In the listing below, tally the lines that hold "inches" and report that number by itself.
......
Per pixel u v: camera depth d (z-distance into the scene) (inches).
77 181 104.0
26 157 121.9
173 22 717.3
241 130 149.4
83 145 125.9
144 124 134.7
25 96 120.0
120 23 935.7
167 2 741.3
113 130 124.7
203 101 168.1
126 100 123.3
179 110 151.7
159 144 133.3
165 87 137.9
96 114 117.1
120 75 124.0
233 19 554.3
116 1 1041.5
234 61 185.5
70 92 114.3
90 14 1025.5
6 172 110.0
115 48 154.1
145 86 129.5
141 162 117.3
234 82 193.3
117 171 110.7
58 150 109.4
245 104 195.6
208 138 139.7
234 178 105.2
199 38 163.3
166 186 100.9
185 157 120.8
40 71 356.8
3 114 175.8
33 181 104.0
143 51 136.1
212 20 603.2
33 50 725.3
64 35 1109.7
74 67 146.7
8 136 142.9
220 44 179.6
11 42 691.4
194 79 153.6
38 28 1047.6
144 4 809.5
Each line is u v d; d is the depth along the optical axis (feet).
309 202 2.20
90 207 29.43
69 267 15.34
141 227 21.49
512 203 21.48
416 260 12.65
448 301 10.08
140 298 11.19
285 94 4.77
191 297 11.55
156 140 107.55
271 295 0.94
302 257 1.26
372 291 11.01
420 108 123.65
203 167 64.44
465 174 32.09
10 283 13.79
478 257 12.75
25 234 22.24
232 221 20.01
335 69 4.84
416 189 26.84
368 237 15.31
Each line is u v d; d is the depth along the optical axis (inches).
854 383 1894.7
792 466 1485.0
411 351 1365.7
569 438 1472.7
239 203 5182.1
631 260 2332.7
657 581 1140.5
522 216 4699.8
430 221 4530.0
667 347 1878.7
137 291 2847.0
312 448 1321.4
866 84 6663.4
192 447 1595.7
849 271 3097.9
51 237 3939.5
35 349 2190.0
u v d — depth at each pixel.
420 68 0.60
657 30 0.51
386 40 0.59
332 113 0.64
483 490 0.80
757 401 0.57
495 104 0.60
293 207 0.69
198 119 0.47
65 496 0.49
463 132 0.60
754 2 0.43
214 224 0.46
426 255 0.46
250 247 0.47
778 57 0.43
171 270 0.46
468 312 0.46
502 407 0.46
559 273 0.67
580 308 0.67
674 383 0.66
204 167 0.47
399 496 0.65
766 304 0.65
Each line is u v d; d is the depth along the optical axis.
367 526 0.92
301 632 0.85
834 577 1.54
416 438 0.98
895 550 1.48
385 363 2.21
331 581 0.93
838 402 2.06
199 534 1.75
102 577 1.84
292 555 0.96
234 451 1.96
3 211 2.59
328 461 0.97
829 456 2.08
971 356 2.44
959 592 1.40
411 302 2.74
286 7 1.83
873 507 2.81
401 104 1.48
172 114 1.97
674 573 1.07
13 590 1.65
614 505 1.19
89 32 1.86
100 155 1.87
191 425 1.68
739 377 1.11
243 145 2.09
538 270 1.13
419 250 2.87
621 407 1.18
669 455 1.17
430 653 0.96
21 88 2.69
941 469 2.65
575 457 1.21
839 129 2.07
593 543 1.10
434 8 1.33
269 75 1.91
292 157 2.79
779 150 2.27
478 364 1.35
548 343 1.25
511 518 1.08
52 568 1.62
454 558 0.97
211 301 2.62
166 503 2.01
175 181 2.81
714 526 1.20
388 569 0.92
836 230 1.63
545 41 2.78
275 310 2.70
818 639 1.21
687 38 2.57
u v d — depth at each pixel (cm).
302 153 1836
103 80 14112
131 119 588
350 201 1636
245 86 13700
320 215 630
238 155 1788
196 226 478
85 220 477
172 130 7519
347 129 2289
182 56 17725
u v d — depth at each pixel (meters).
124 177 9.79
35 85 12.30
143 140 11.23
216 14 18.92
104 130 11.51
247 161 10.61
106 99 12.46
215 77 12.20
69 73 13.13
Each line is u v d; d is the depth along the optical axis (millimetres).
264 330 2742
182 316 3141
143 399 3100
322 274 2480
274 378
......
# [Solution for this task]
2